Work order =
Instruction for the data below: set down exactly the lines from the line with "pinky dip: (842, 1182)" to the line with "pinky dip: (1121, 1268)", inclusive, and no others.
═══
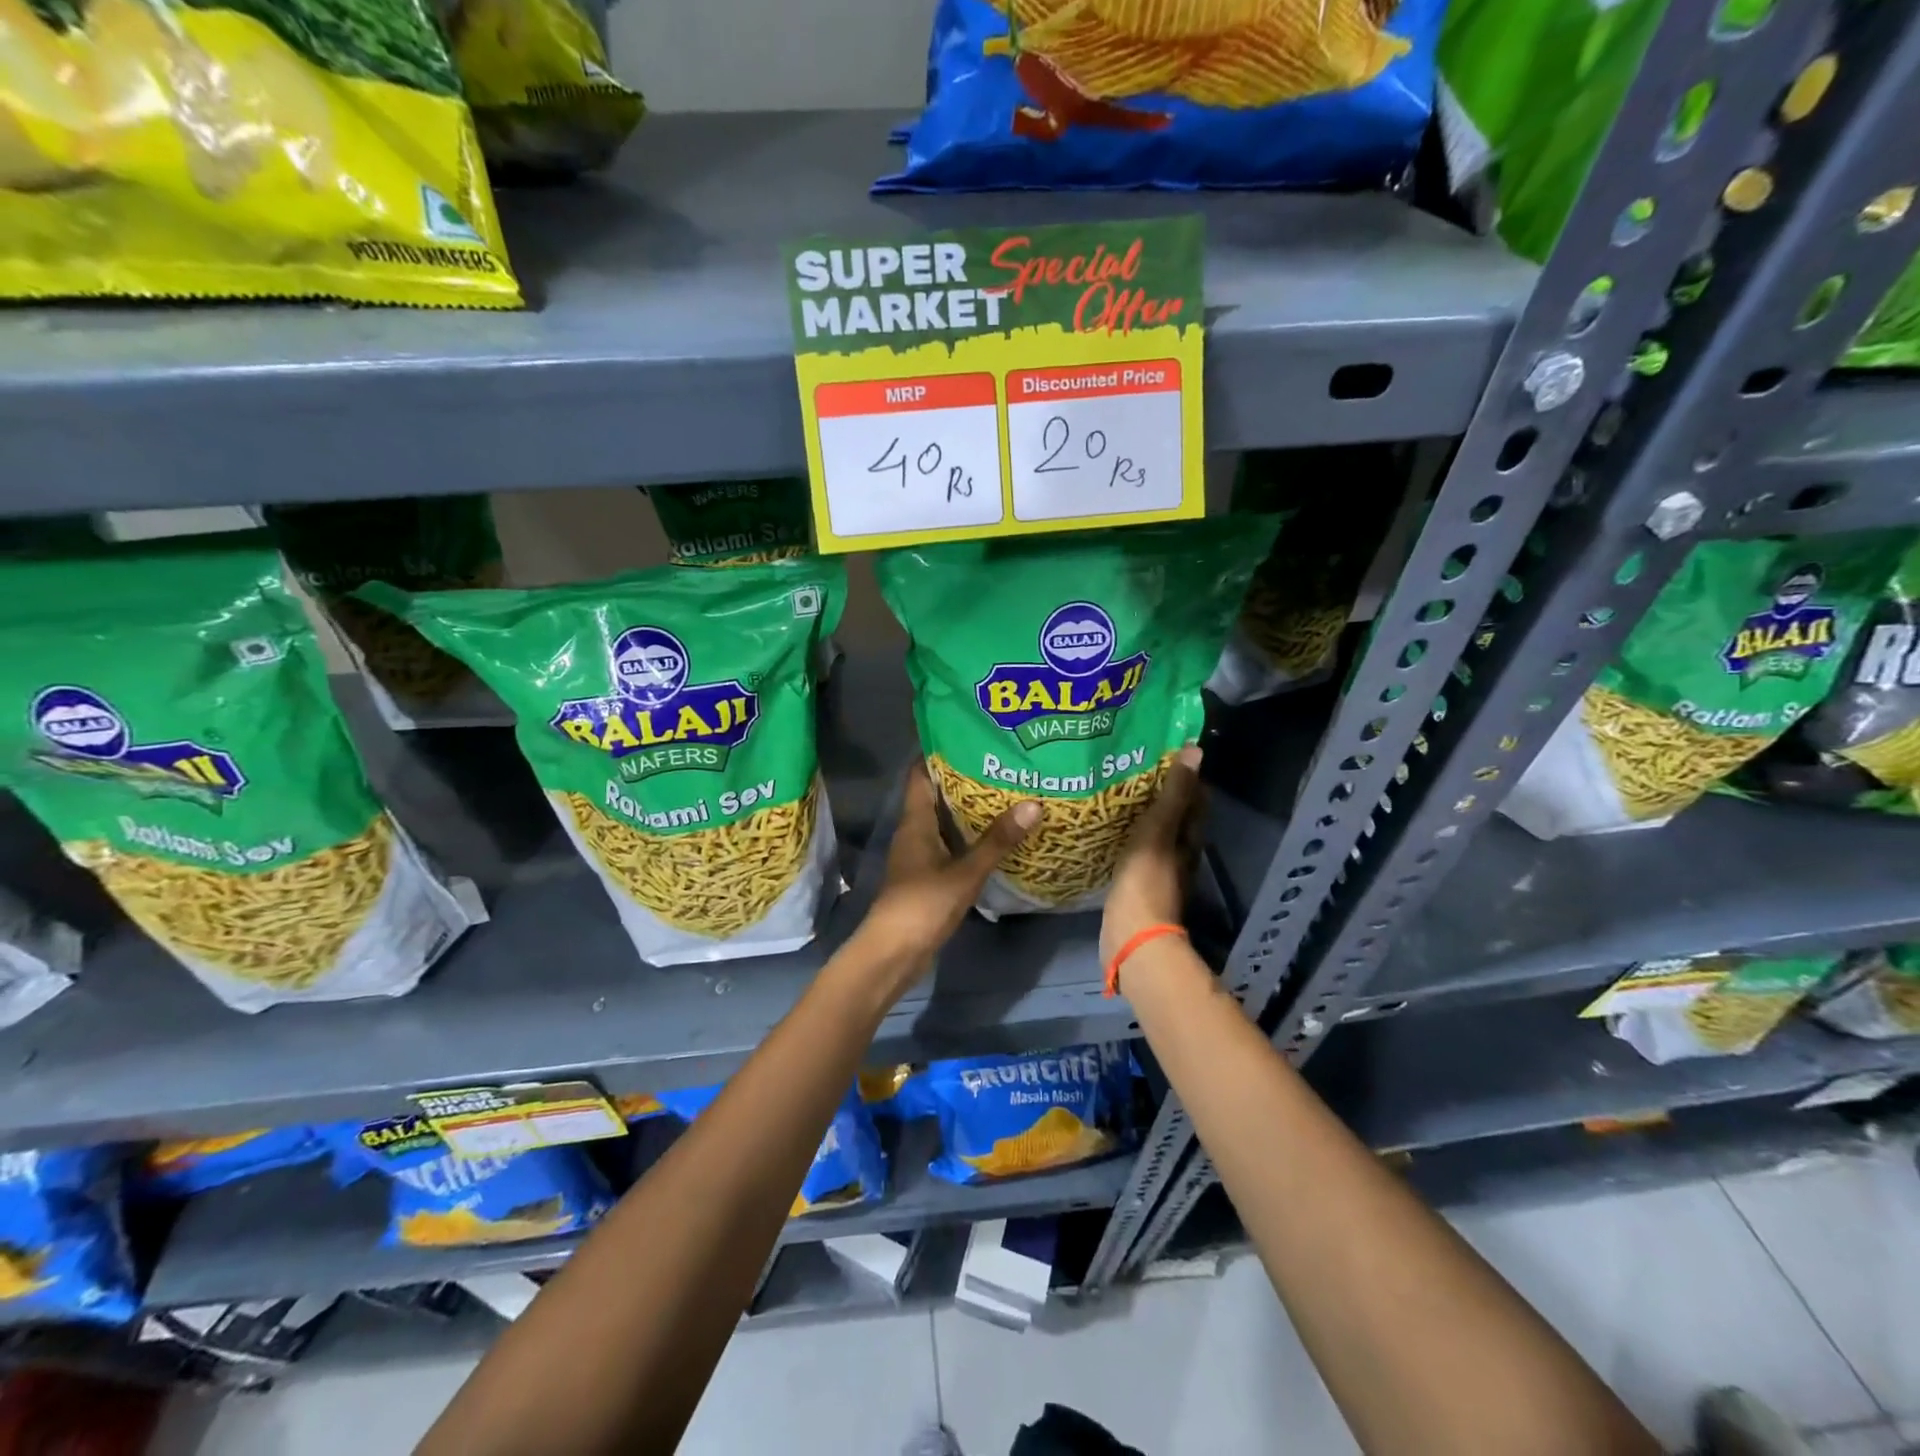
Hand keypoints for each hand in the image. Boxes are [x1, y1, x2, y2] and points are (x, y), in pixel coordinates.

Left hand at [849, 762, 1040, 998]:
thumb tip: (1033, 804)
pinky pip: (950, 846)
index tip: (969, 736)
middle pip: (936, 796)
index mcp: (915, 822)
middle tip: (1001, 763)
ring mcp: (919, 856)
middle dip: (964, 780)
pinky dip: (969, 838)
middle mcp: (914, 833)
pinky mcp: (927, 877)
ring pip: (944, 822)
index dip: (940, 753)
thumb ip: (997, 840)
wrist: (893, 954)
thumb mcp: (965, 872)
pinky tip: (995, 838)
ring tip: (1006, 794)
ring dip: (969, 811)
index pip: (921, 774)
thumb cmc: (922, 904)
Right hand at [1100, 743, 1203, 964]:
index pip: (1195, 798)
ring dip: (1142, 814)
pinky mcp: (1138, 884)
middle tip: (1132, 767)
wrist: (1131, 937)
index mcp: (1189, 838)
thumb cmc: (1146, 880)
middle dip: (1160, 792)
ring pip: (1155, 833)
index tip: (1162, 751)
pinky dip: (1127, 836)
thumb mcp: (1158, 830)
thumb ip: (1173, 793)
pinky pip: (1135, 850)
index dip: (1184, 774)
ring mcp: (1159, 871)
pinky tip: (1108, 829)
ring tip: (1116, 791)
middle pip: (1176, 815)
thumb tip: (1195, 750)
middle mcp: (1180, 853)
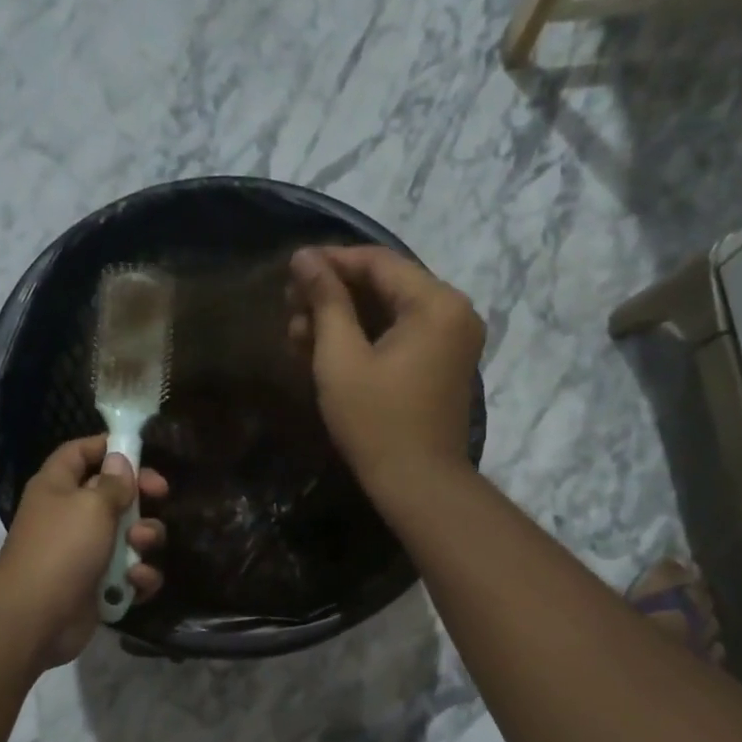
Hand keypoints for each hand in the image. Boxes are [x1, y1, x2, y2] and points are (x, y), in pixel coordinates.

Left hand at [0, 435, 167, 667]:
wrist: (36, 618)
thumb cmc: (61, 549)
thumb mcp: (91, 505)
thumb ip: (113, 483)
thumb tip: (120, 461)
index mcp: (58, 487)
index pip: (79, 452)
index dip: (107, 446)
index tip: (140, 450)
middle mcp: (70, 516)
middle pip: (113, 494)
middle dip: (140, 496)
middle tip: (161, 495)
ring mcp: (85, 553)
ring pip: (129, 535)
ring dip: (144, 538)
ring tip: (140, 546)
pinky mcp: (99, 586)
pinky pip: (130, 573)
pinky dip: (138, 576)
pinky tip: (136, 581)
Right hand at [288, 245, 483, 490]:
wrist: (417, 484)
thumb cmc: (375, 421)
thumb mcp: (341, 358)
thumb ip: (325, 301)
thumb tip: (305, 257)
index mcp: (436, 303)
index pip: (377, 262)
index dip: (330, 261)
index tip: (290, 270)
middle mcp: (452, 312)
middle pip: (385, 284)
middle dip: (333, 293)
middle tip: (288, 305)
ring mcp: (450, 339)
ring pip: (388, 311)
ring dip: (343, 318)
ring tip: (296, 332)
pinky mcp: (440, 364)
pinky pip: (399, 335)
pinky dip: (363, 338)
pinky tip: (321, 349)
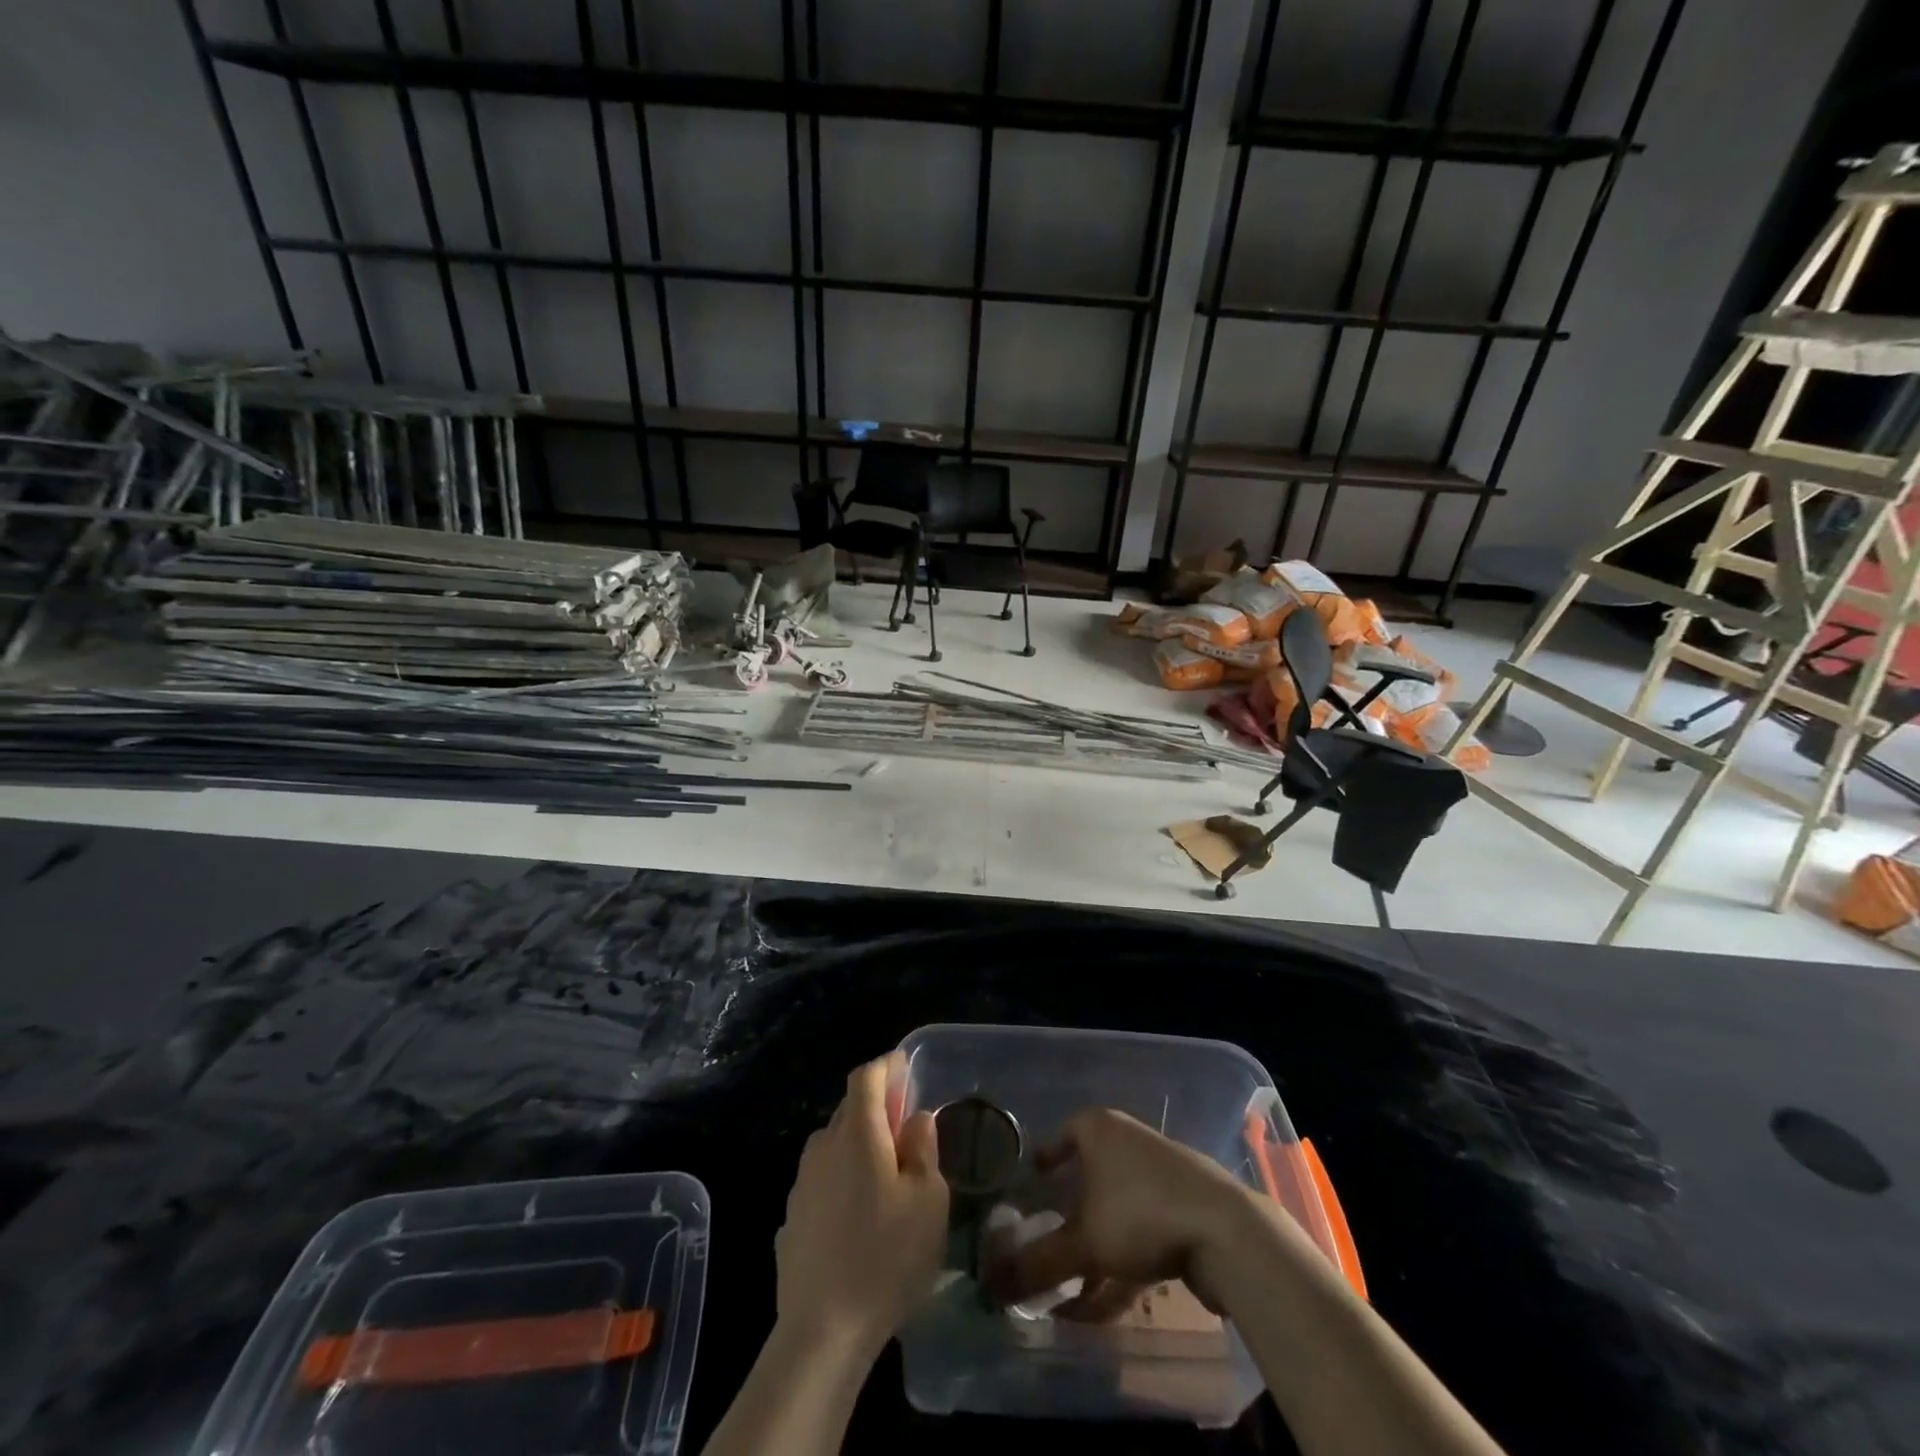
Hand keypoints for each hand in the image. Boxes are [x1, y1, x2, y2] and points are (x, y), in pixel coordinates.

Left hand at [774, 1053, 948, 1358]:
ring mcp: (801, 1184)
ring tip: (885, 1178)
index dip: (886, 1066)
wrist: (822, 1332)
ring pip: (833, 1147)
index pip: (865, 1077)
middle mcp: (822, 1147)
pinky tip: (858, 1218)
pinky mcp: (791, 1219)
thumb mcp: (927, 1200)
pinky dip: (842, 1182)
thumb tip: (916, 1119)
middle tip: (906, 1130)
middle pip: (848, 1110)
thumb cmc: (886, 1257)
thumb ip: (923, 1149)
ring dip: (858, 1147)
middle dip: (877, 1109)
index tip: (905, 1068)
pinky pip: (822, 1182)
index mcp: (856, 1133)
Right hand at [987, 1108, 1251, 1319]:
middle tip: (1045, 1242)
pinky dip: (1121, 1268)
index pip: (1064, 1133)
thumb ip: (1037, 1264)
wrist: (1226, 1231)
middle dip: (1068, 1216)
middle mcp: (1128, 1142)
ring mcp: (1160, 1175)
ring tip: (1069, 1296)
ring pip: (1115, 1213)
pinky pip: (1141, 1236)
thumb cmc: (1140, 1213)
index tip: (1032, 1179)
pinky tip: (1104, 1310)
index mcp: (1100, 1130)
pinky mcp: (1184, 1210)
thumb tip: (989, 1286)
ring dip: (1093, 1254)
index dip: (1047, 1156)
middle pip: (1090, 1177)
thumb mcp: (1083, 1242)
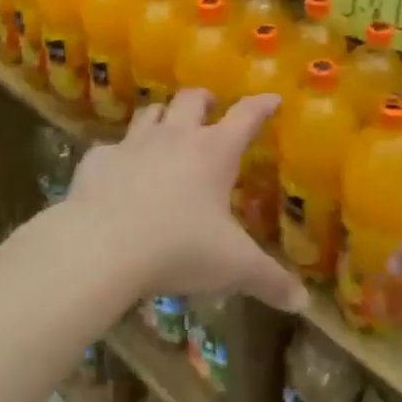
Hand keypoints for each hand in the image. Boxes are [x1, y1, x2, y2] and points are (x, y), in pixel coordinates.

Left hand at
═══
Answer =
pinky dip: (842, 1182)
thumb tip: (916, 1119)
middle tip: (906, 1130)
middle pip: (848, 1110)
thumb cmc: (886, 1257)
thumb ip: (923, 1149)
ring dip: (858, 1147)
middle dip: (877, 1109)
index tip: (905, 1068)
pinky pip: (822, 1182)
index mcp: (856, 1133)
Right hand at [987, 1108, 1251, 1319]:
middle tip: (1045, 1242)
pinky dip: (1121, 1268)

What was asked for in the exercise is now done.